# What's your favorite Morel for Taste?



## MAttt (Dec 15, 2004)

I don't pick more than a few meals of black morels in a season
in my area and they seem to be a bit stronger than the others and
are quite good but I think I'm partial to Grey Morels.

mattt


----------



## Sprytle (Jan 8, 2005)

I'll go with any morel i can find!!!!!!!!:corkysm55


----------



## fasthunter (Sep 15, 2006)

I like them all, but I like the yellows the most. It's what I usually find here and they are quite a bit bigger.  Black morels are VERY tasty too and a little richer, but they lack in size usually. I found a few monster blacks down here last year, but not very many. Most of them are pretty small.


----------



## Roosevelt (Sep 21, 2007)

:corkysm55 Yellers are da best IMO.:corkysm55


----------



## Michigan Mike (May 21, 2004)

I like those early big yellers,
just cause they're first.
*http://www.reflectiveimages.com/Winter_Morel_Mushroom_WSFa.jpg*

But for flavor, I'll have to go with those
*tiny *black morels from up north since they
are packed full of flavor.
*http://www.pasty.com/discuss/messages/2392/2510.jpg*


----------



## Oldgrandman (Nov 16, 2004)

I think the darks have more flavor than the white varieties do, so there went my vote. But the white variations do hold up better for size in the pan when cooked. Cooked together they are as good as it gets :corkysm55
I dry a lot of the darks and usually eat all the greys-whites-yellows I pick when fresh.

This I have recently found out, rehydrating the darks with a shot or two of sherry or white wine (like chardonnay) in the water almost gives them a 'fresh out of the woods' taste. I will never rehydrate them any other way from now on if I can help it...


----------



## skulldugary (Apr 12, 2003)

Personally I think the greys have a little more robust flavor....does'nt really make any difference...I eat em' all..


----------



## jondahighlander (Nov 10, 2008)

greys man!!! then blacks then yellow


----------



## Boardman Brookies (Dec 20, 2007)

I like black the best, but am not picky! Hopefully we are about 30-40 days away from some of the first blacks.


----------



## twohats (Oct 1, 2004)

Never found or have eaten a black, so I will have to say I Like the Greys best. And then the yellows of course.


----------



## 2Lungs (Mar 18, 2008)

Their all good!! Grays, Whites/Yellows, Blacks favs in that order. Floured & fried in butter.


----------



## riverman (Jan 9, 2002)

Blacks then greys hands down.


----------



## MAttt (Dec 15, 2004)

Looks like Black Morels are the winner.
Can't wait to get up north to get some!!!


----------

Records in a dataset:

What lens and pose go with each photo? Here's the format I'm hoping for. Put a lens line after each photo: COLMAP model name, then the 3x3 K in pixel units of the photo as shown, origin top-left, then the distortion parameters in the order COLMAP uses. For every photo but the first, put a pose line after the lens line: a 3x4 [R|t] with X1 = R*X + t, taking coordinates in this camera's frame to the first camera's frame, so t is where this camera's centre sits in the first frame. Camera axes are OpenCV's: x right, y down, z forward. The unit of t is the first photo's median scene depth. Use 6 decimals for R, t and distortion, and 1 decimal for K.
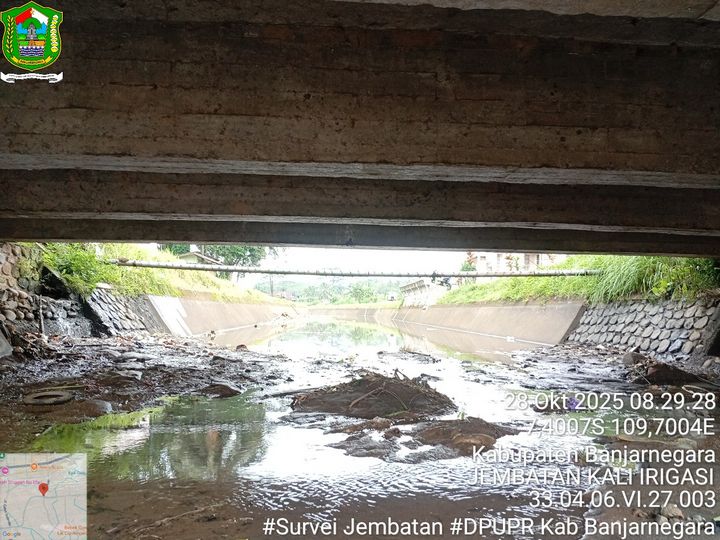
lens RADIAL K [[528.9, 0, 361.8], [0, 528.9, 269.0], [0, 0, 1]] dist [0.010194, -0.006764]
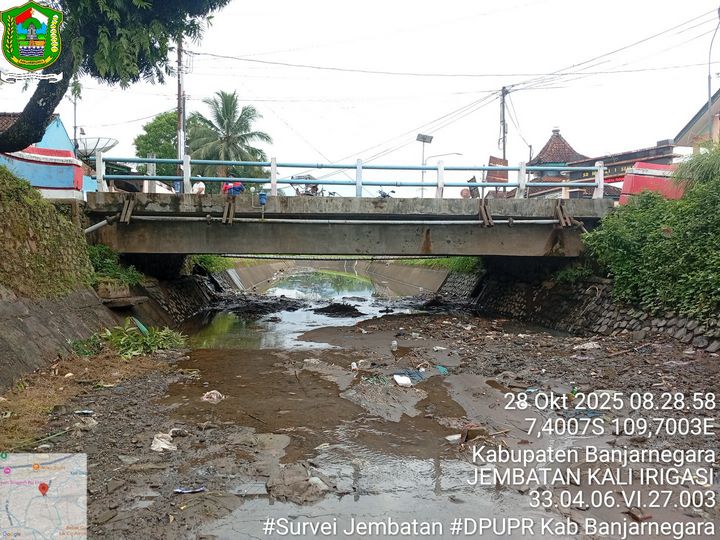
lens RADIAL K [[528.9, 0, 362.8], [0, 528.9, 269.8], [0, 0, 1]] dist [0.010194, -0.006764]
pose [[0.999318, -0.010191, 0.035499, 0.035387], [0.006473, 0.994629, 0.103300, -0.194253], [-0.036361, -0.103000, 0.994017, -1.248995]]
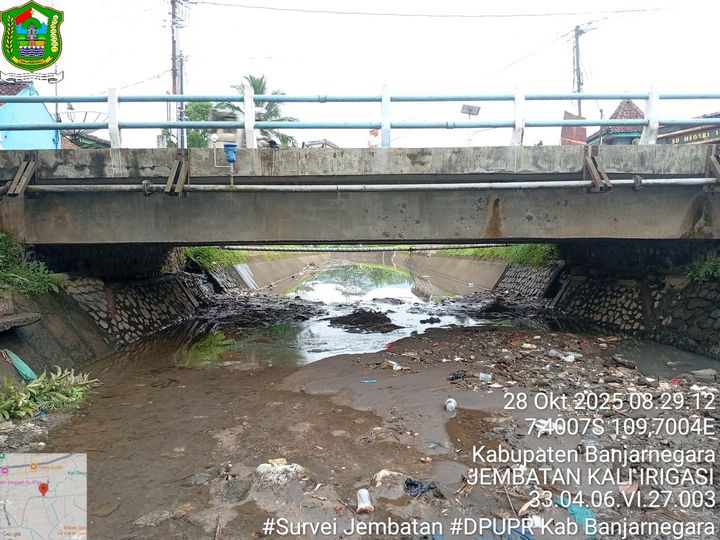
lens RADIAL K [[528.9, 0, 360.8], [0, 528.9, 272.0], [0, 0, 1]] dist [0.010194, -0.006764]
pose [[0.998768, -0.023252, -0.043843, 0.066880], [0.028397, 0.992290, 0.120643, -0.146873], [0.040700, -0.121739, 0.991727, -0.755204]]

YOUR GOAL: Decide whether each statement agrees with the morel thread, answering yes or no and quoting the deciding words of the thread: 1. fasthunter says black morels are usually bigger than yellows. 2. Oldgrandman adds sherry or white wine to the water when rehydrating dark morels. 3. twohats has never eaten a black morel. The records are not needed for anything asked here.

RESPONSE:
1. No: "Black morels are VERY tasty too and a little richer, but they lack in size usually."
2. Yes: "rehydrating the darks with a shot or two of sherry or white wine (like chardonnay) in the water almost gives them a 'fresh out of the woods' taste."
3. Yes: "Never found or have eaten a black"